Rolle und Bedeutung von SMG1 in der Stressantwort

Mit zunehmenden Forschungsinvestitionen hat sich das Verständnis von SMG1 deutlich erweitert. Forschende im In- und Ausland haben festgestellt, dass SMG1 nicht nur eine Schlüsselrolle im NMD-Signalweg spielt, sondern auch an der DNA-Schadens-Stressantwort und der oxidativen Stressantwort, an Hypoxie sowie an Apoptose beteiligt ist. PIKK ist wesentlich für die Aufrechterhaltung der genomischen Stabilität, indem es multiple genotoxische Stressantworten koordiniert, einschließlich solcher auf Nukleotidschäden. Dabei sind ATM und DNA-PKcs vor allem an der Antwort auf DNA-Doppelstrangbrüche beteiligt, während ATR hauptsächlich in Stressantworten auf Einzelstrang-DNA-Schäden und den Stillstand von Replikationsgabeln involviert ist; eine strikte Abgrenzung besteht jedoch nicht. Nachfolgende Untersuchungen bestätigten, dass SMG-1 ebenfalls DNA-Schäden detektieren, DNA-Schadenssignale an nachgeschaltete Zielproteine weiterleiten, das Stresssystem über kaskadierende Amplifikationsreaktionen aktivieren und die Phosphorylierung von p53 an Serin 15 induzieren kann.

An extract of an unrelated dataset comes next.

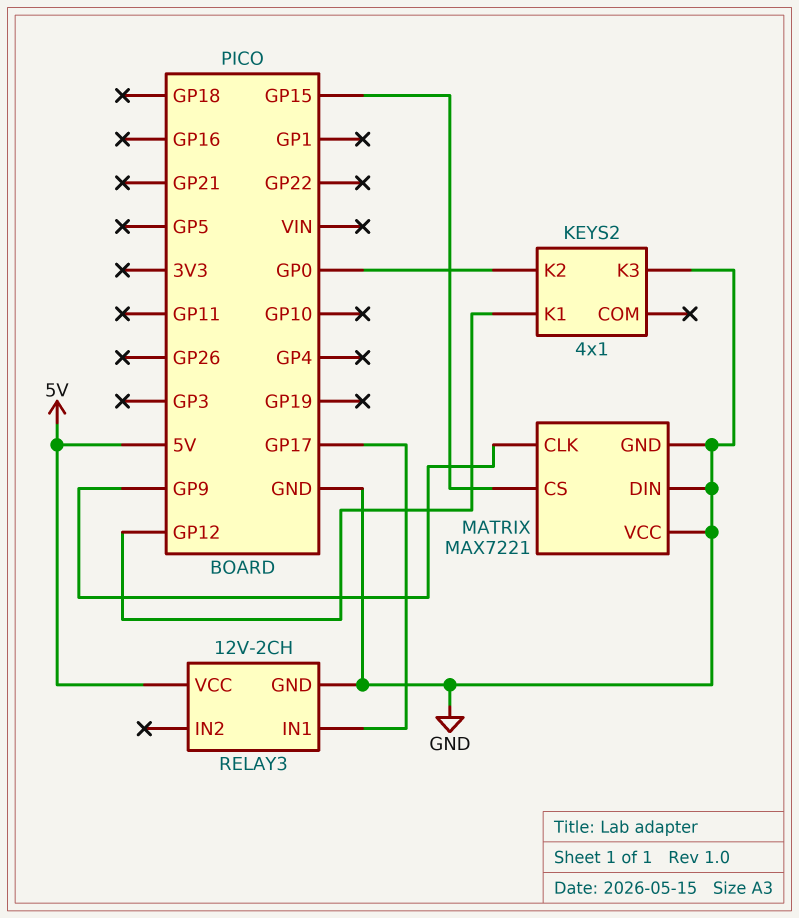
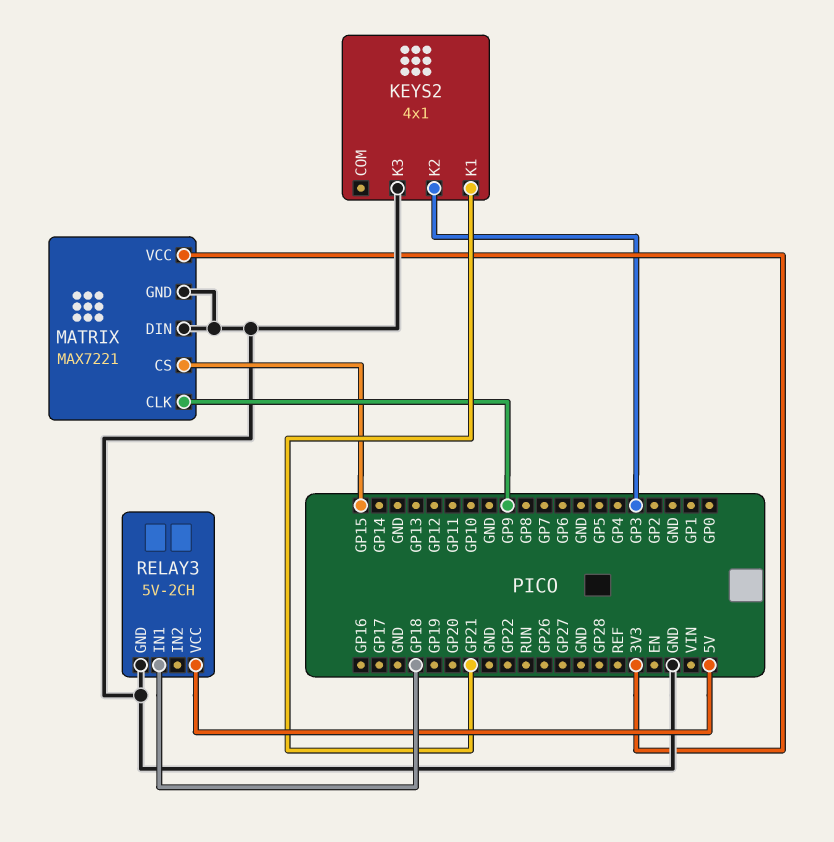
KEYS2 pin K1: GP12 -> GP21
KEYS2 pin K2: GP0 -> GP3
MATRIX pin VCC: GND -> 3V3
RELAY3: 12V-2CH -> 5V-2CH
RELAY3 pin IN1: GP17 -> GP18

SMG-1 reguliert Wachstum und sein Zusammenhang mit Tumoren

SMG-1 reguliert Wachstum und sein Zusammenhang mit Tumoren. Das SMG-1-Gen gilt als ein bislang vernachlässigtes, neuartiges Tumorsuppressorgen. Die COSMIC-Datenbank zeigt, dass Mutationen im SMG-1-Gen bei Brust-, Nieren- und Magenkarzinomen vorkommen. Tumorzelllinien weisen niedrige mRNA-Expressionsniveaus auf. Ein Bericht zur Human-Protein-Atlas-Analyse zeigte keine SMG-1-Expression bei malignen Lymphomen. Daher besitzt SMG-1 eine tumorentstehungshemmende Wirkung; fehlt es jedoch, steigt die Wahrscheinlichkeit der Tumorentwicklung erheblich.

Literatur

1. Yamashita A; et al. Human SMG -1, a novel phosphatidylinositol 3-kinase-related protein kinase, associates with components of the mRNA surveillance complex and is involved in the regulation of nonsense-mediated mRNA decay. Genes Dev, 2001, 15 (17): 2215-2228.